Folks in the business know there’s two kinds of “wastewater” coming out of shale (and conventional) wells: (1) flowback, or the water and sand (and little bit of chemicals) that come back out of the hole following hydraulic fracturing; and (2) brine, or “produced water” that comes out of the hole for months and years after flowback quits coming out. It’s called brine because it’s “salty,” with lots of minerals. This is not water from near the surface that’s part of the water cycle, the water we use for drinking. No. This is “water from the depths”–from a mile or more down. It’s there naturally. Did you know there’s a virtual ocean beneath us?

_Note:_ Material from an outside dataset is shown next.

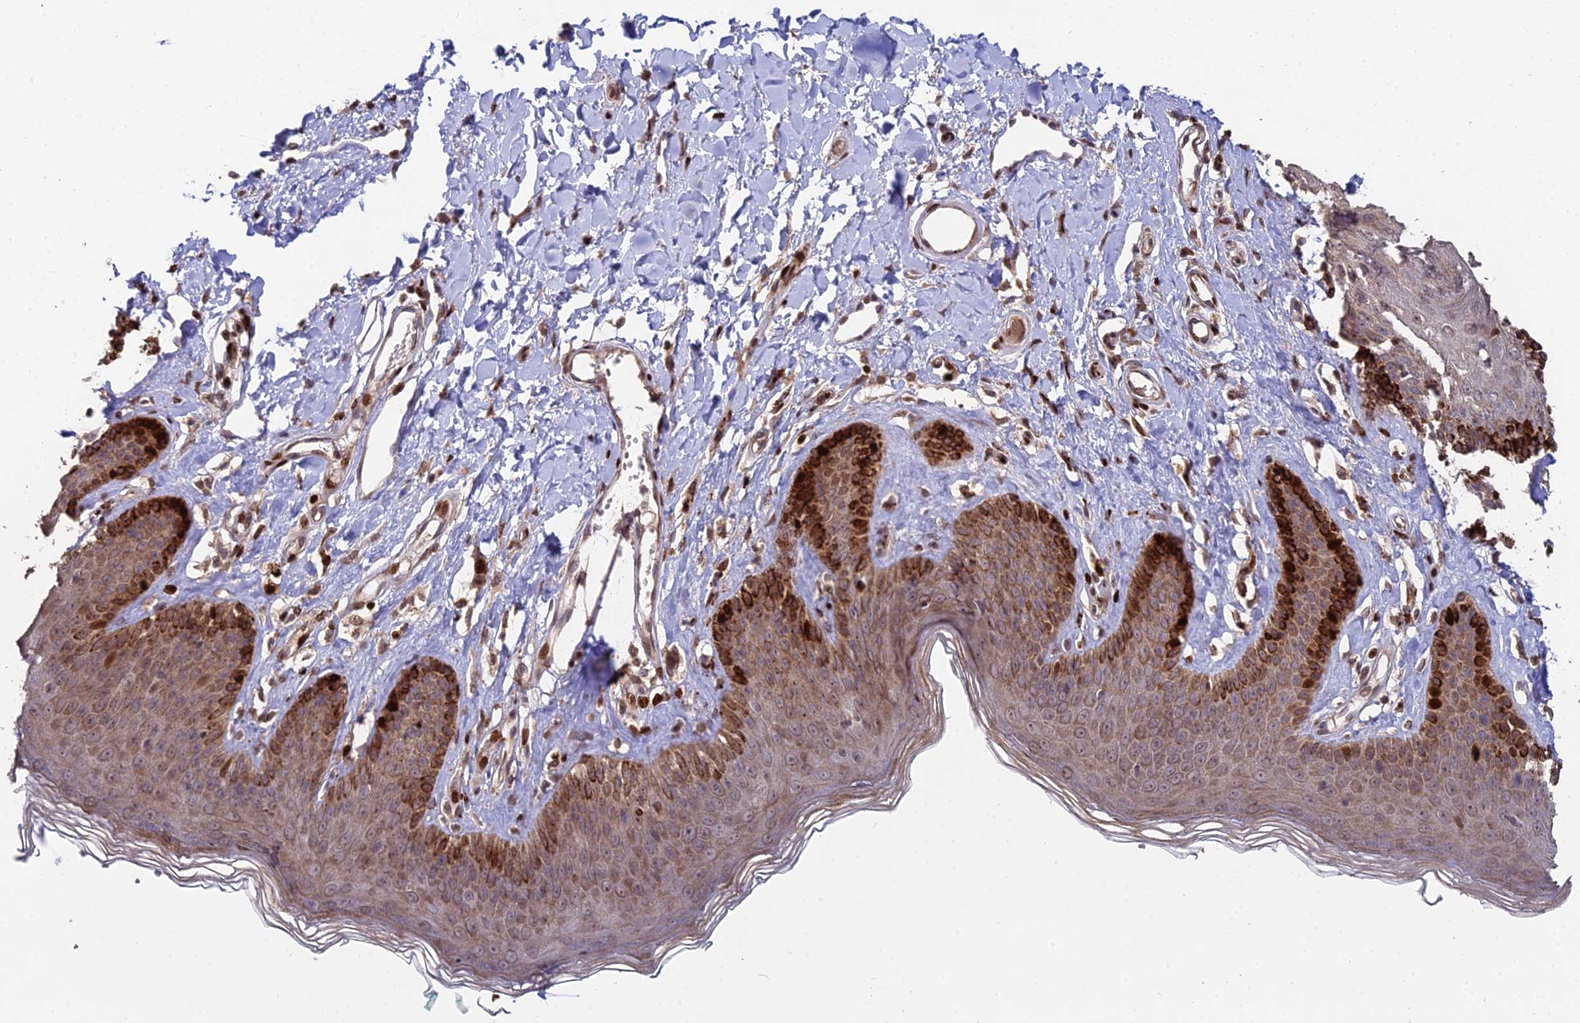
{"staining": {"intensity": "strong", "quantity": "<25%", "location": "cytoplasmic/membranous"}, "tissue": "skin", "cell_type": "Epidermal cells", "image_type": "normal", "snomed": [{"axis": "morphology", "description": "Normal tissue, NOS"}, {"axis": "morphology", "description": "Squamous cell carcinoma, NOS"}, {"axis": "topography", "description": "Vulva"}], "caption": "IHC of benign human skin displays medium levels of strong cytoplasmic/membranous expression in about <25% of epidermal cells.", "gene": "RBMS2", "patient": {"sex": "female", "age": 85}}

At the National Association of Royalty Owners’ Pennsylvania annual meeting held this past March, MDN editor Jim Willis heard Scott Perry, head of the oil and gas division of the PA Dept. of Environmental Protection, strongly endorse wastewater injection wells as one of the *best ways* to get rid of brine. Perry said that sometimes brine has low levels of radioactivity and even with recycling, it can (over time) potentially harm the environment when releasing it via streams and rivers. Perry prefers pumping brine back down into the ground from whence it came. But won’t the brine find a way to leak back out of the ground again–potentially into groundwater supplies? Perry said the liquids that were previously in deep water injection wells (oil and gas) were locked down there for millions of years and never leaked out. With proper capping, neither will brine.

So yes, using injection wells is good for the environment. Something we should support.